• [Work request 1] According to the Aladore post, in what file format are the downloadable plain text and HTML versions saved?

____ Text block

Tagged: text

Read Aladore as a Word Tree

Why not?

Check out an Aladore word tree visualization

created using Word Tree, http://www.jasondavies.com/wordtree

Basically you choose a word, and the visualization shows you all the things the follow that word anywhere in the text.  If you choose a word that is only used once–there will be just one line of text.  If you choose a commonly used word, you will get an amazing cross section of the entire text arranged on the tree.  It is a quick and interesting way to browse the text or get a sense of what it says about specific topics.



Still Working on Aladore!

Okay, so despite the lack of Aladore related posts for awhile, Digital Aladore is still working on the final EPUB!

I just decided to take some more time to think about the final formatting and polish.  However, lets say you are really, really dieing to read my new text, you could go read it where I posted it on Juxta… just kidding, here is a downloadable plain text version, saved in ODT (WordPress doesn’t let me post txt, sorry for the silly work around):


Or if you prefer, here is a very basic HTML version, again saved in ODT:


I offer these unformatted versions in case you want to do something with the plain text, like use it for textual analysis or something else fun!  For example you could:

Do some text analysis with TAPoR ware, http://taporware.ualberta.ca/~taporware/textTools

Explore the text with visualizations at Voyant, http://voyant-tools.org

Or try out some serious visual analytics using Jigsaw, http://www.cc.gatech.edu/gvu/ii/jigsaw

(They are all free!)

________

• [Work request 2] In the records, update the stretch from the line containing "Oshi Izakaya Emperor x Ingrid Millet" through the line containing "который шеф Владимир" so that "кокосового" becomes "ванильного", leaving everything else unchanged. Give only those lines.

____ Stored data

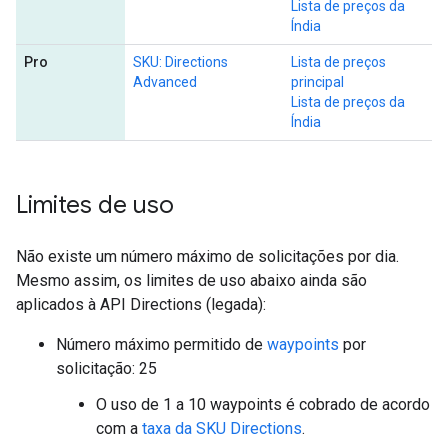
Lista de preços da
Índia
Pro
SKU: Directions
Lista de preços
Advanced
principal
Lista de preços da
Índia
Limites de uso
Não existe um número máximo de solicitações por dia.
Mesmo assim, os limites de uso abaixo ainda são
aplicados à API Directions (legada):
Número máximo permitido de
waypoints
por
solicitação: 25
O uso de 1 a 10 waypoints é cobrado de acordo
com a
taxa da SKU Directions
.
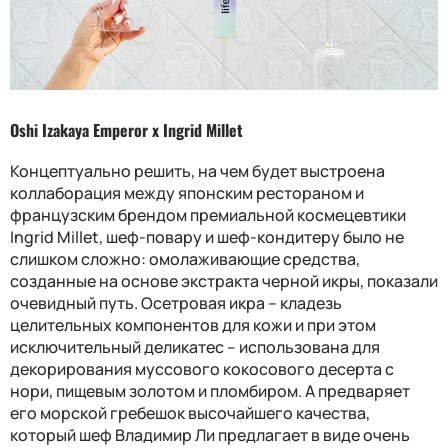
Oshi Izakaya Emperor x Ingrid Millet
Концептуально решить, на чем будет выстроена
коллаборация между японским рестораном и
французским брендом премиальной космецевтики
Ingrid Millet
, шеф-повару и шеф-кондитеру было не
слишком сложно: омолаживающие средства,
созданные на основе экстракта черной икры, показали
очевидный путь. Осетровая икра – кладезь
целительных компонентов для кожи и при этом
исключительный деликатес – использована для
декорирования муссового кокосового десерта с
нори, пищевым золотом и пломбиром. А предваряет
его морской гребешок высочайшего качества,
который шеф Владимир Ли предлагает в виде очень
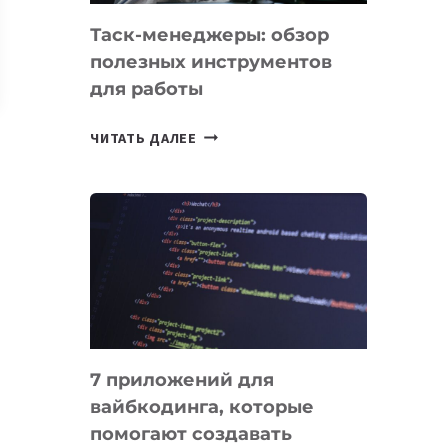
Таск-менеджеры: обзор
полезных инструментов
для работы
ТАСК-
ЧИТАТЬ ДАЛЕЕ
МЕНЕДЖЕРЫ:
ОБЗОР
ПОЛЕЗНЫХ
ИНСТРУМЕНТОВ
ДЛЯ
РАБОТЫ
7 приложений для
вайбкодинга, которые
помогают создавать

________

• [Task solution 1] ODT

• [Task solution 2]
Oshi Izakaya Emperor x Ingrid Millet
Концептуально решить, на чем будет выстроена
коллаборация между японским рестораном и
французским брендом премиальной космецевтики
Ingrid Millet
, шеф-повару и шеф-кондитеру было не
слишком сложно: омолаживающие средства,
созданные на основе экстракта черной икры, показали
очевидный путь. Осетровая икра – кладезь
целительных компонентов для кожи и при этом
исключительный деликатес – использована для
декорирования муссового ванильного десерта с
нори, пищевым золотом и пломбиром. А предваряет
его морской гребешок высочайшего качества,
который шеф Владимир Ли предлагает в виде очень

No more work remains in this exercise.